Tri-State Prototype Self-Distillation for SAR Ocean Imagery Panoptic Segmentation
Rong Gui Deng, Tianwen Zhang, Xiaowo Xu, Xiaoling Zhang, Gui Gao
Abstract
Synthetic aperture radar (SAR) ocean imagery panoptic segmentation provides a more all-round scene understanding than object detection and instance segmentation. However, it has not been extensively studied yet. We find that the stochastic queries of Transformer-based models from computer vision community lead to poor learning efficiency. Thus, we propose a novel Tri-State prototype self-distillation (TSP-SD) framework that replaces purely random query representations with Tri-State statistical Gaussian prototypes. Specifically, we decouple features into boundary, structure, and context via a Tri-State Gaussian prototype extractor (TGPE) to obtain hier-archical statistical prototypes for progressive evolution. Then, a cascaded statistical query injection (CSQI) decoder utilizes these proto-types to progressively guide the decoding process.

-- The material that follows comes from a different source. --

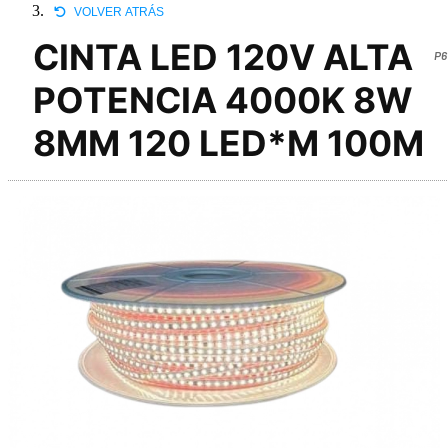
VOLVER ATRÁS
CINTA LED 120V ALTA
P6
POTENCIA 4000K 8W
8MM 120 LED*M 100M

Moreover, to reduce training uncertainty, a relative entropy alignment loss (REAL) is proposed to minimize the difference between the teacher and student. Experiments on SPSD and HRSID-PAN show that TSP-SD achieves 86.71% and 83.12% PQ, outperforming Mask2Former by 4.88% and 2.01%, respectively. Incorporating sea-land context further improves ship discrimination in complex coastal scenes.